§ Exercise details: Find the string "entre" in the data, and copy out each line that has it.

*** Exercise input ***

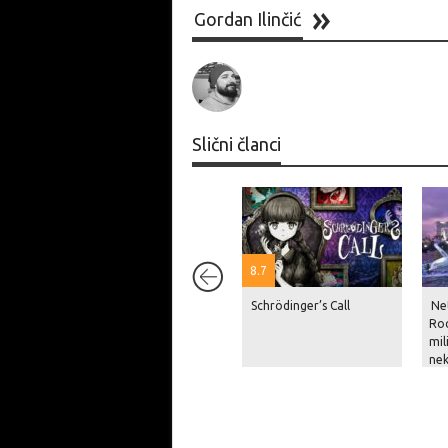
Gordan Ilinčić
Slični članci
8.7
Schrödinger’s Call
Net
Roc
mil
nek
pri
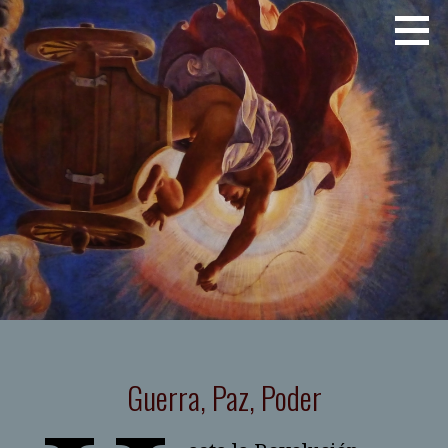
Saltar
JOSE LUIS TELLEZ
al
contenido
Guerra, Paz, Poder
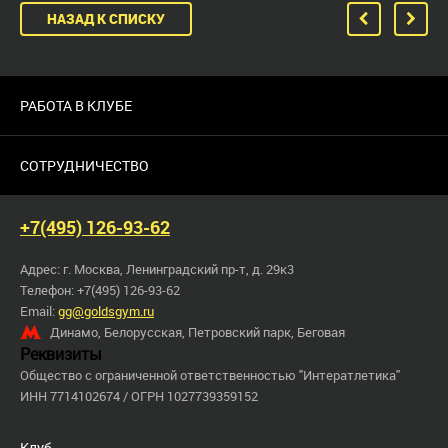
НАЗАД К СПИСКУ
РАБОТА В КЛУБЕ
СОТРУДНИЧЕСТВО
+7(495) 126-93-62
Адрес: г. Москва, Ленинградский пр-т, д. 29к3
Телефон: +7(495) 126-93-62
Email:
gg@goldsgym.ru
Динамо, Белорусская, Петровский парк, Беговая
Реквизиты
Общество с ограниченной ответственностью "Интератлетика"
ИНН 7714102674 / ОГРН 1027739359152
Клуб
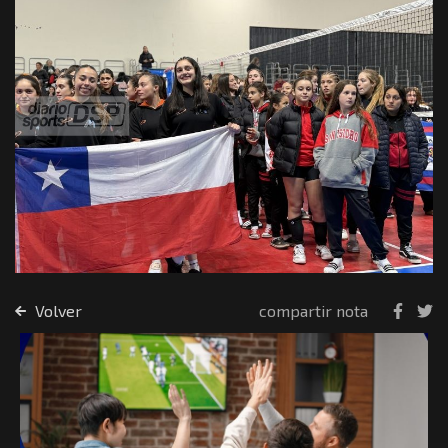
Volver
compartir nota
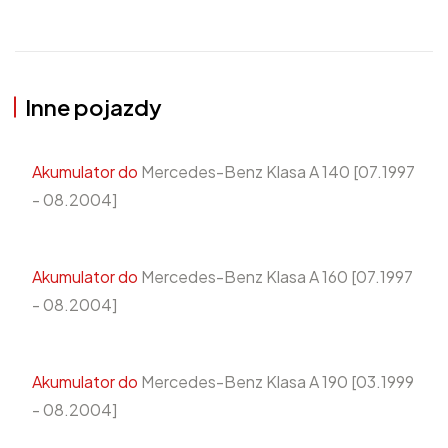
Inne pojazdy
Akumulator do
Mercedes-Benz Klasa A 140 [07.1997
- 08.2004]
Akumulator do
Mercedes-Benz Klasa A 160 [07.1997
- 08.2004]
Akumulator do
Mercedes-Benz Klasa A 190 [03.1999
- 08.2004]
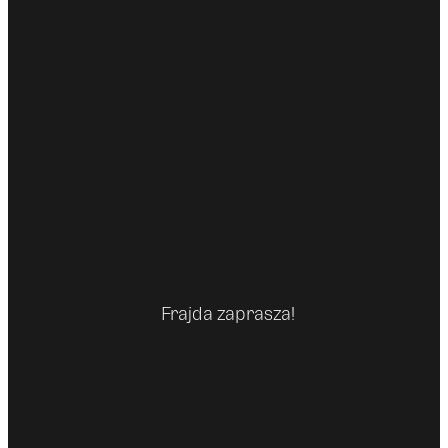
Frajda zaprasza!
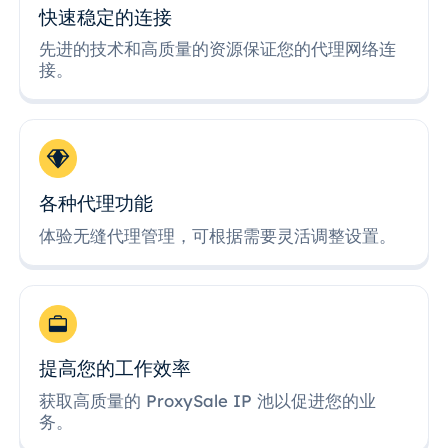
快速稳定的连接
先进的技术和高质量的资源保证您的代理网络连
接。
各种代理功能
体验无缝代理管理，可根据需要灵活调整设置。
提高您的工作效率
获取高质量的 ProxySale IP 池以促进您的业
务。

*** End of Exercise input ***
*** Exercise input ***

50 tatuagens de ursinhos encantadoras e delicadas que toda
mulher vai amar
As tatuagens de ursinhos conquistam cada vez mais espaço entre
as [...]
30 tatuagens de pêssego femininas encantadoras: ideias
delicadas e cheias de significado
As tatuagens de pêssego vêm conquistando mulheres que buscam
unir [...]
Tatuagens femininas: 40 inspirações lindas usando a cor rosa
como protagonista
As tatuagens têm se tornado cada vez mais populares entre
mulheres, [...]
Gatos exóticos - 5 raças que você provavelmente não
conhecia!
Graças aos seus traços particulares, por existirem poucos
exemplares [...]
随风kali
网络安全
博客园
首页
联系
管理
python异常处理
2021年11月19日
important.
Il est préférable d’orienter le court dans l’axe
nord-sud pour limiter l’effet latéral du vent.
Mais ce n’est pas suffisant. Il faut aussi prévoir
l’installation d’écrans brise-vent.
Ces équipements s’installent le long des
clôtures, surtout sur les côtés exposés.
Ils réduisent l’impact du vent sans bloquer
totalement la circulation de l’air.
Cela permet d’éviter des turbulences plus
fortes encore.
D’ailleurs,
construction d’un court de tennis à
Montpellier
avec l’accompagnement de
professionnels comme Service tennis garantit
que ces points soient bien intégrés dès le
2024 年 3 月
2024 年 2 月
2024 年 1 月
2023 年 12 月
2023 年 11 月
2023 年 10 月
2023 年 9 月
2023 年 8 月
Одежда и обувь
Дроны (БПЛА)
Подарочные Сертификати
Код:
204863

*** End of Exercise input ***
*** Exercise input ***

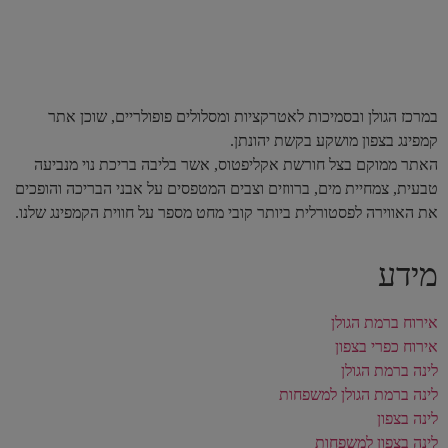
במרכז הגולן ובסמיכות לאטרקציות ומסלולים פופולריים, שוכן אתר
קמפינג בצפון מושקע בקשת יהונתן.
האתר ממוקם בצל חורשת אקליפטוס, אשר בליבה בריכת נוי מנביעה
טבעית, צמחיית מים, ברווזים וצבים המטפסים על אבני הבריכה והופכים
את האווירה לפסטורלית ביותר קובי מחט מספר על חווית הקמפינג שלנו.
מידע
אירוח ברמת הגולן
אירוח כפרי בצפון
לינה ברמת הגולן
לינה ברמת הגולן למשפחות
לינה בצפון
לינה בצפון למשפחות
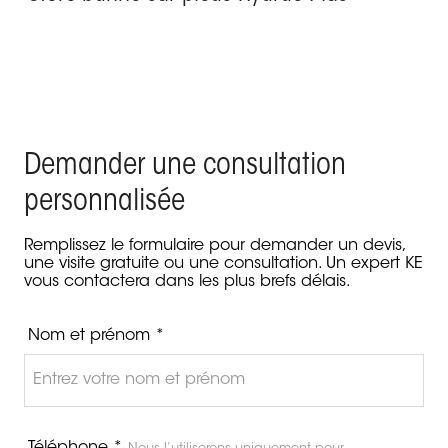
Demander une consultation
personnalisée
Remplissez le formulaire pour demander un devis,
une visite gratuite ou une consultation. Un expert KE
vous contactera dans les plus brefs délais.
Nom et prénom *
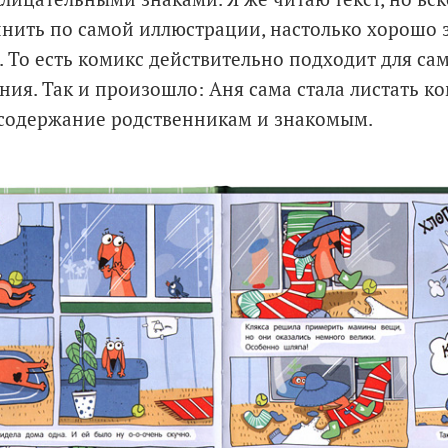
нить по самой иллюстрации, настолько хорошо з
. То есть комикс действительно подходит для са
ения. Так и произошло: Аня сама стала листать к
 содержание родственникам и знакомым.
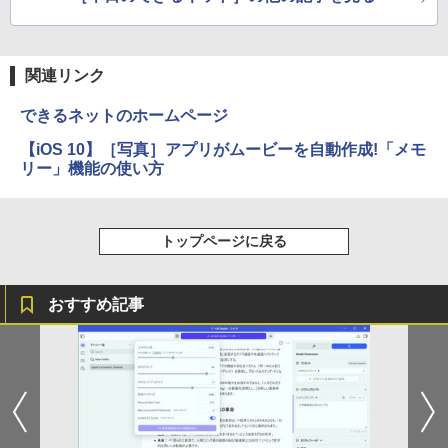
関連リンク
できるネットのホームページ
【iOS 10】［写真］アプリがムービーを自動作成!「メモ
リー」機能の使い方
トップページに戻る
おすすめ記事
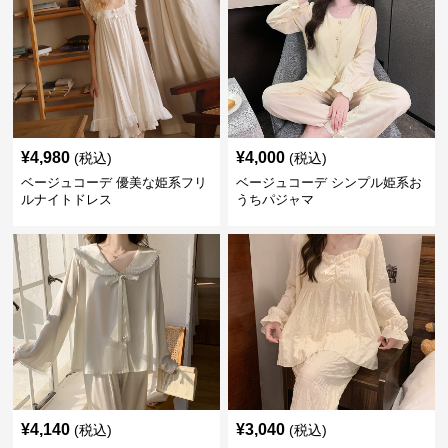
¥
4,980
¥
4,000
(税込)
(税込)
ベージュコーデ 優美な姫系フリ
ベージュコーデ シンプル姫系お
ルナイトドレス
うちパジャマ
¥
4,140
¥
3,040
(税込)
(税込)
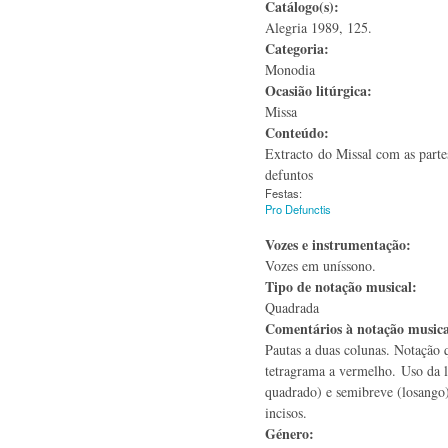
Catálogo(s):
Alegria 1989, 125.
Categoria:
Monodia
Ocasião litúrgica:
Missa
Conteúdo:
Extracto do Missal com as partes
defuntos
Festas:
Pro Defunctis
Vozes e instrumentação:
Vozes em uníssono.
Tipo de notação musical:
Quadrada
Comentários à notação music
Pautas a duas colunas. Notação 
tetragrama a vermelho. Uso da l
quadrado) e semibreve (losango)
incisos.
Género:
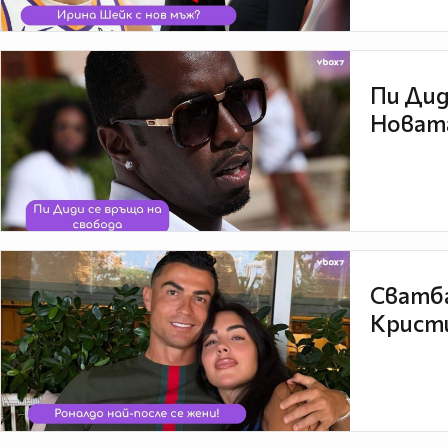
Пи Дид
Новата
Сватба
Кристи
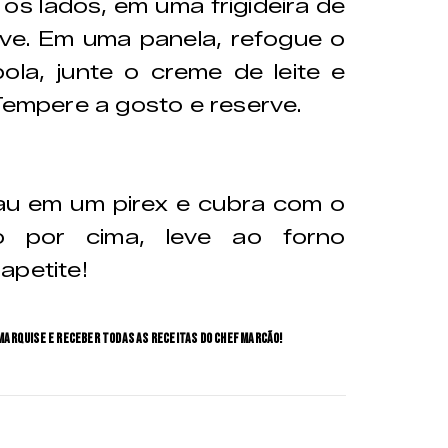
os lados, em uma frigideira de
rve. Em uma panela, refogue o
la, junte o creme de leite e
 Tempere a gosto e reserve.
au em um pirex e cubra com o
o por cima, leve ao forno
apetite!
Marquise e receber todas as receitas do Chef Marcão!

*** End of Exercise input ***

§ Answer space:
As tatuagens de ursinhos conquistam cada vez mais espaço entre
As tatuagens têm se tornado cada vez mais populares entre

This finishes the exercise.